In the extracellular stage of sclerite growth of S. gibberosa, the sclerite primordia begin to grow inside the overlapping cell membrane extensions (MCVs) by means of multiple secondary sclerocytes (Figs. 5b, 6). Around MCVs, electron-opaque bodies in secondary sclerocytes may contain high concentrations of calcium (Kingsley 1990), which may be transported into the MCVs, and then deposited on the organic matrix for calcium carbonate crystal growth. In scleractinians, the organic matrix in the subepithelial space plays the role of a template determining the crystal morphology of the coral skeleton (Johnston 1980; Isa 1986; Le Tissier 1991). We assumed that the organic matrix in MCVs of S. gibberosa may have a similar function. Based upon the TEM findings (Fig. 6), MCVs serve as an isolated compartment in which sclerocytes deposit calcium carbonate. The locations and shapes of MCVs may determine the shape and size of the sclerites.

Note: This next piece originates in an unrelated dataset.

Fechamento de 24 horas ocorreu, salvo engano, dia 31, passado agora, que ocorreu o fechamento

The mesoglea of S. gibberosa is the site where congregations of MCVs and sclerite formation occur. At that site, dense mesoglea fibers were observed (Fig. 6). Mesoglea fibers appeared to facilitate bonding between the MCVs and the developing sclerites. The distribution and array of mesoglea fibers may also determine the location where calcium carbonate is deposited, as well as sclerite morphology (see also Goldberg and Benayahu 1987).

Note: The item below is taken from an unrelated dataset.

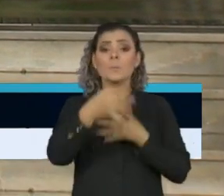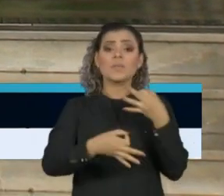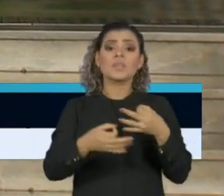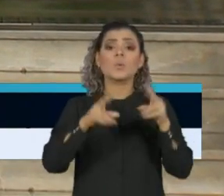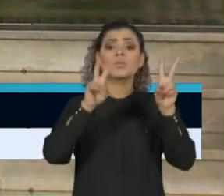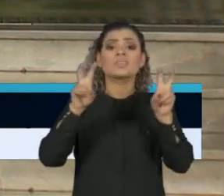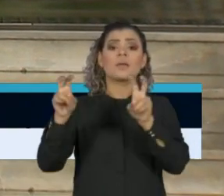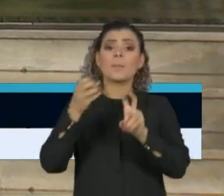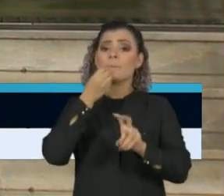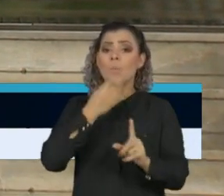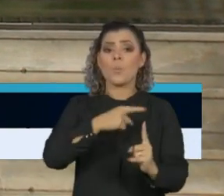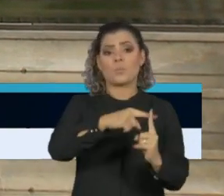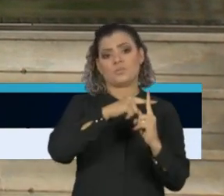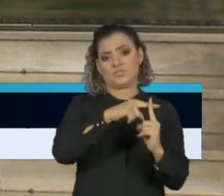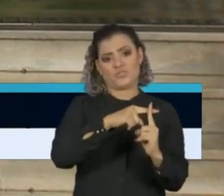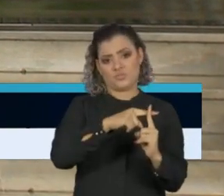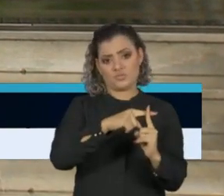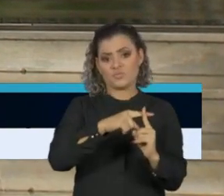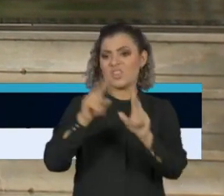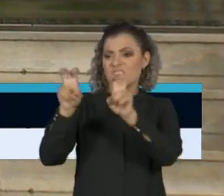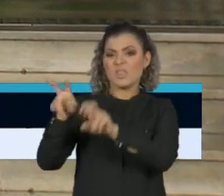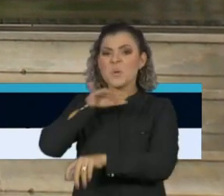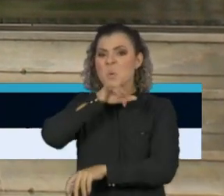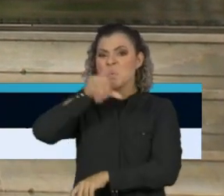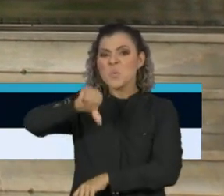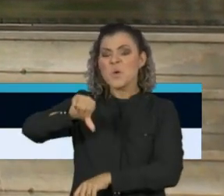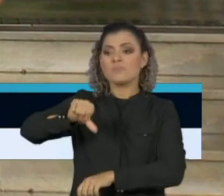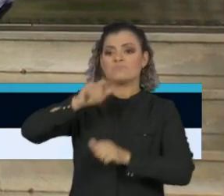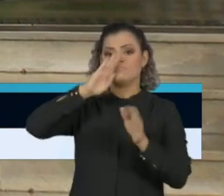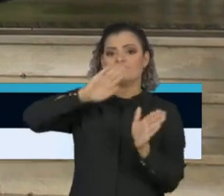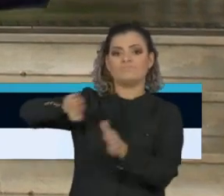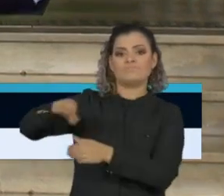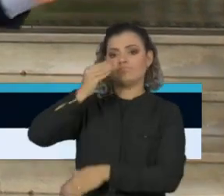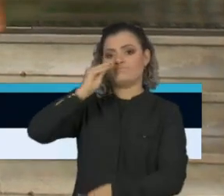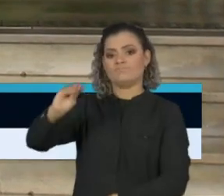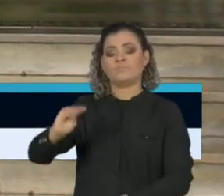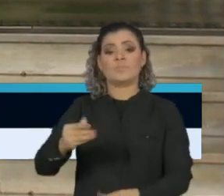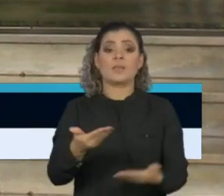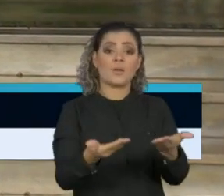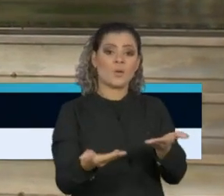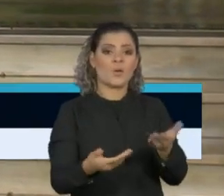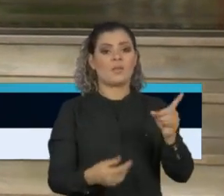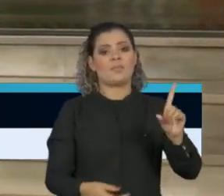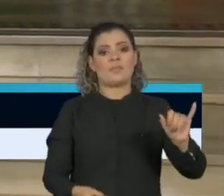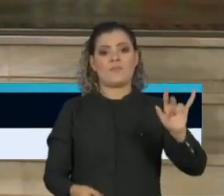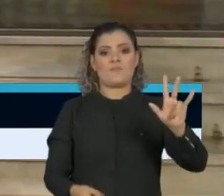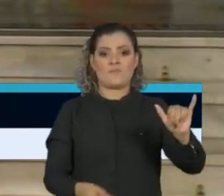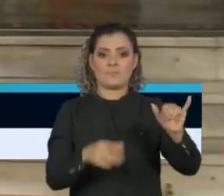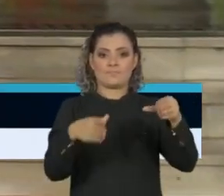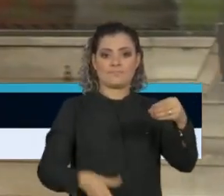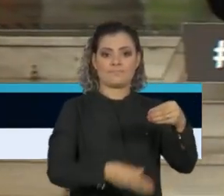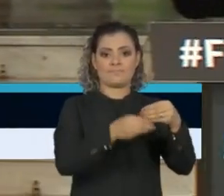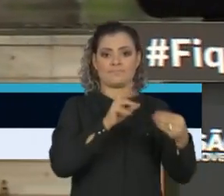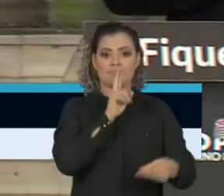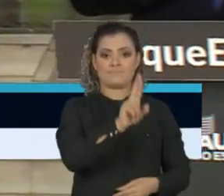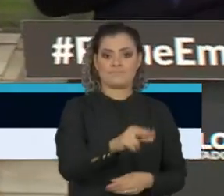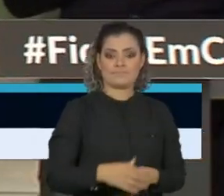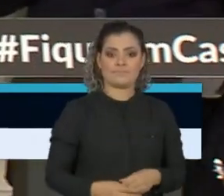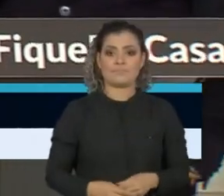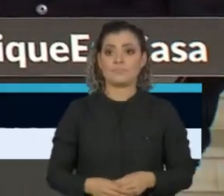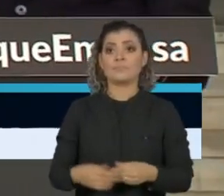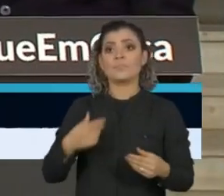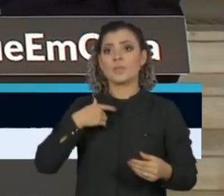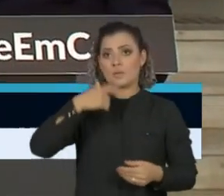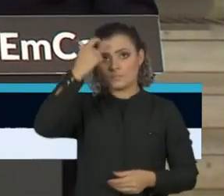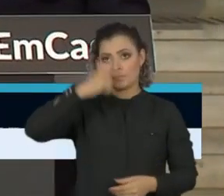boas e positivas para a população brasileira. E passo a palavra agora ao doutor Davi Wippe. Eu falo seguramente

The calcification process causes cementation of the sclerites, which takes place at the base of the colony, and differs from that leading to sclerite formation. At the colony base of S. gibberosa, active sclerocytes and MCVs, which are usually associated with developing sclerites in the mesoglea, were rarely observed. Rather, multiple free granular vesicles and the organic matrix occurring in the spaces among mature sclerites (Fig. 8) could be the source and template of the adhesive calcium carbonate. During the process of their degeneration, sclerocytes may release calcareous organelles or other materials outside the cell; these extruded organelles may retain the function of calcification. In the absence of facilitation of MCVs, calcium carbonate adhesives were deposited as amorphous aragonite in contrast to the calcite crystalline of the sclerites. This revealed that the sclerocytes and MCVs may also play roles in determining the calcite structure of the calcification products.

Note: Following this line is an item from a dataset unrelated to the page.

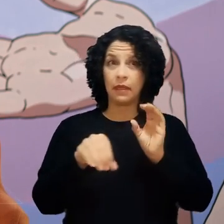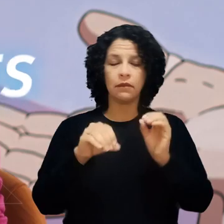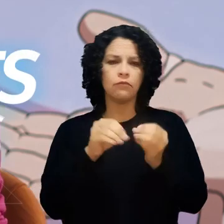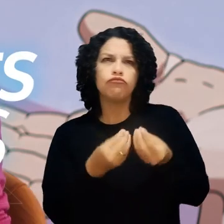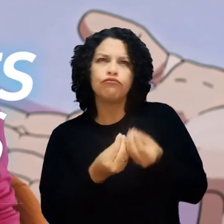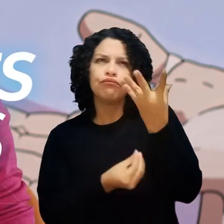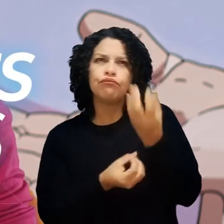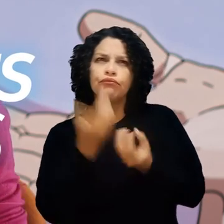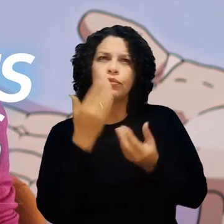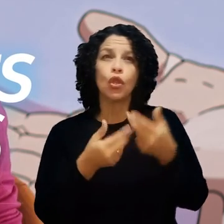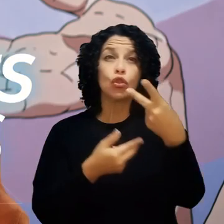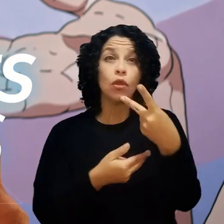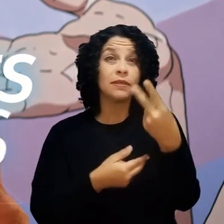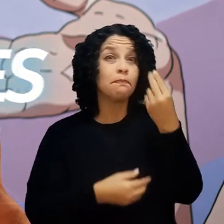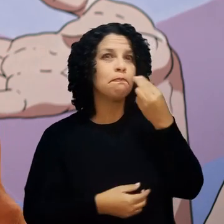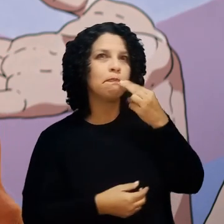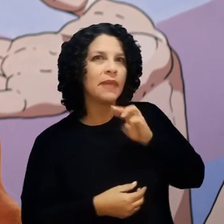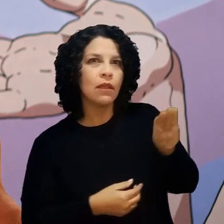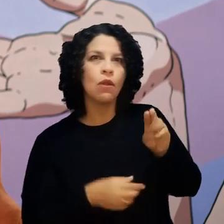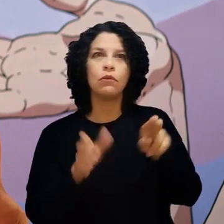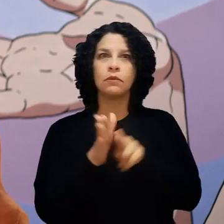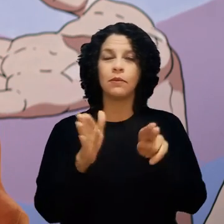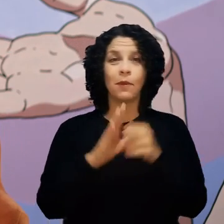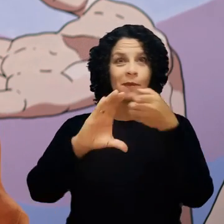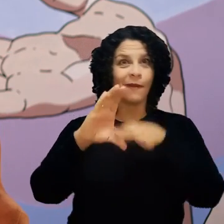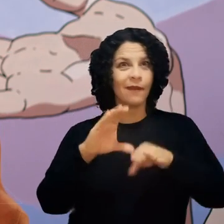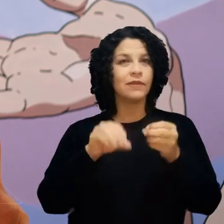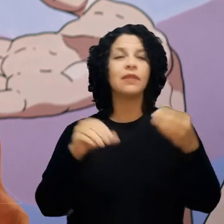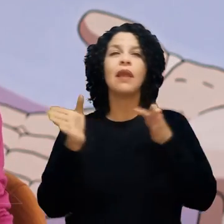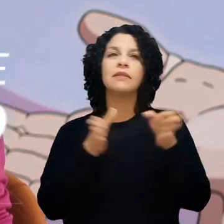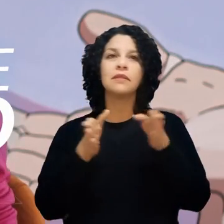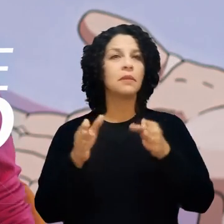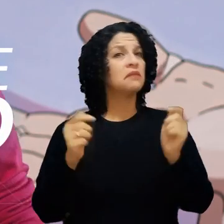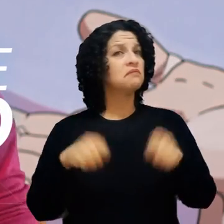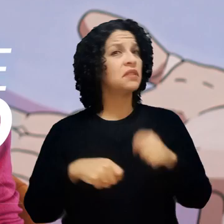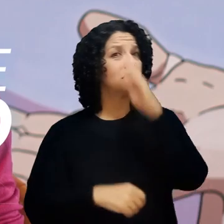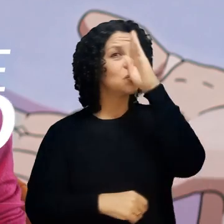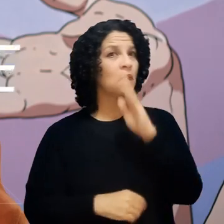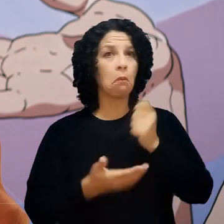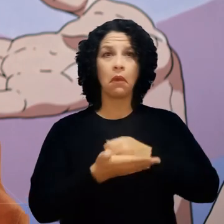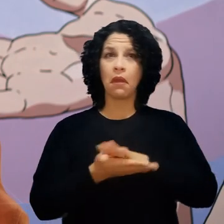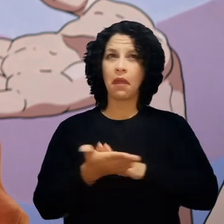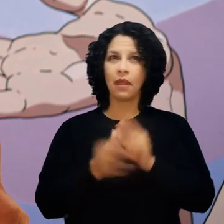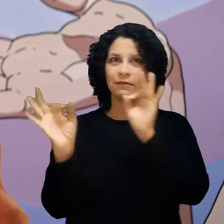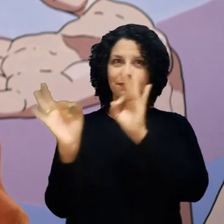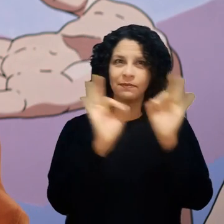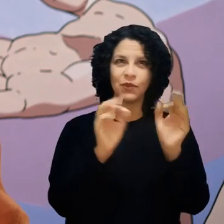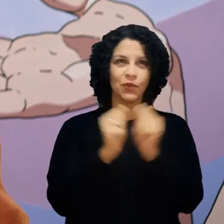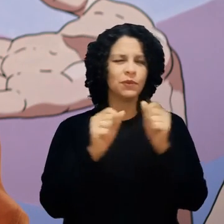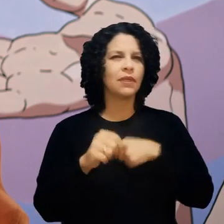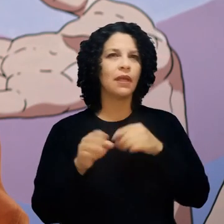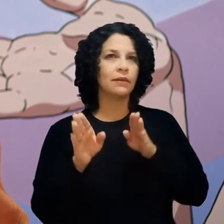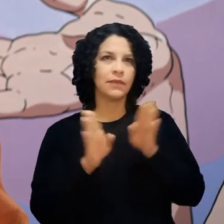de mais de 2 milhões de Canvas. E o melhor de tudo é que o acesso é totalmente gratuito. Vamos dar uma olhada?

Fleshy octocorals are able to inhabit turbid environments that are less suitable for scleractinian corals, allowing them access to different ecological niches (Dai 1991a). The bias in common knowledge is toward viewing reefs as products of stony corals. We suggest that octocorals such as Sinularia, however, are also capable of accreting material into significant reef structures over geological time scales. This may allow the development of reef structures by spiculite-producing fleshy octocorals in areas where stony corals are unable to develop as a reef base.
The authors thank Mr. T.-S. Chen and the Administration of Kenting National Park, Taiwan for assistance with the fieldwork. Y. Benayahu was partly supported by the Israel Cohen Chair in Environmental Zoology. We also acknowledge the funding and electron microscope support from the Research Center for Biodiversity, Academia Sinica, Taiwan.